Avant même de commencer la lecture de ce livre je me suis renseigné sur l'auteur. J'ai alors découvert qu'il avait obtenu le prix Goncourt ce qui est généralement pour moi le signe précurseur d'un style pompeux, prenant forme dans des phrases d'une longueur extrême provoquant rapidement une terrible lassitude. Et j'avoue m'être trompé. Si le style propre à l'auteur est loin d'être simple et les phrases parfois longues au point que l'on oublie en le début, c'est au service d'un récit suffisamment passionnant pour ne jamais laisser l'ennui s'installer. C'est cet unique élément qui fait que l'écriture sophistiquée de Patrick Chamoiseau est, plus qu'acceptable, un véritable plaisir. C'est agréable, imagé et retranscrit presque par les mots l'accent du tueur martiniquais.

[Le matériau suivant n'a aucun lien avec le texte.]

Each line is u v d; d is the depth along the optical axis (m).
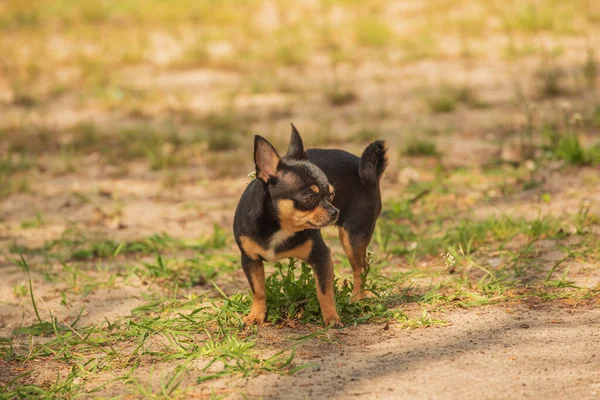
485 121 18.09
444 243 11.18
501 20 27.36
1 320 9.68
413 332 8.24
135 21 31.06
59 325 9.34
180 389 7.17
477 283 9.76
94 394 7.27
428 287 9.73
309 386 7.00
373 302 9.03
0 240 12.82
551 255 10.48
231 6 32.50
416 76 22.44
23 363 8.23
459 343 7.83
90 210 14.20
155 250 11.92
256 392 6.96
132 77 23.89
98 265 11.26
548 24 26.14
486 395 6.61
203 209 13.95
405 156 16.08
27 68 24.56
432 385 6.85
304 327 8.57
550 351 7.47
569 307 8.74
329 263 8.34
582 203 12.41
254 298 8.62
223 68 24.50
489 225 11.58
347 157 9.05
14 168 16.62
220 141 17.72
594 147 14.70
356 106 20.16
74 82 23.55
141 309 9.45
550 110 18.16
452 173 14.62
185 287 10.41
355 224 8.90
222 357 7.77
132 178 16.05
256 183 8.21
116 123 19.84
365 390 6.84
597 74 20.97
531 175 14.09
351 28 27.84
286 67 24.38
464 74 22.22
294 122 19.06
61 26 30.56
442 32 26.78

En ce qui concerne l'histoire, il y a deux personnages de base. D'abord, Eloi Ephraim Evariste Pilon, commandant de police effectuant sa dernière garde de nuit avant la retraite. Face à lui, la mort violente qu'il s'était attendu à rencontrer tout au long de sa carrière sans jamais la croiser, personnifiée en Hyperion Victimaire, tueur sanguinaire qui pense être habité par un Archange de la mort et rendre justice en son nom. Un pistolet braqué sur l'oeil dès le départ le policier est condamné à attendre sa fin imminente en écoutant le fou qui le tient en joue lui raconter sa nuit, des bribes de vie, comment il est devenue la main armée de l'archange, le regard qu'il porte sur son « oeuvre », la plénitude qu'il ressent une fois sa tâche achevée. En fond, il donne une image désenchantée de la Martinique : les villes, son voisin qui vit dans un taudis, le mysticisme ambiant, le rhum, la jeunesse qui se perd dans la drogue et la délinquance... D'abord partagé entre la crainte de mourir et de laisser derrière lui sa fille sans avoir véritablement eu l'occasion de la connaitre et l'excitation de se trouver enfin face à un tueur en série. Cette situation évolue rapidement : au fil du récit les deux hommes vont sembler de plus en plus distants avant que finalement leur vision du monde les rapproche. Chacun à leur manière, ils ont voulu sauver la Martinique de la gangrène qui la ronge. le policier a choisit la justice, l'autre a choisit la violence. A la fin, la limite entre le bien et le mal est floue au point que l'on se demande qui est le véritable coupable : celui qui tue même si ses victimes sont toutes coupables ou l'homme qui derrière sa morale inébranlable cache de lourds secrets…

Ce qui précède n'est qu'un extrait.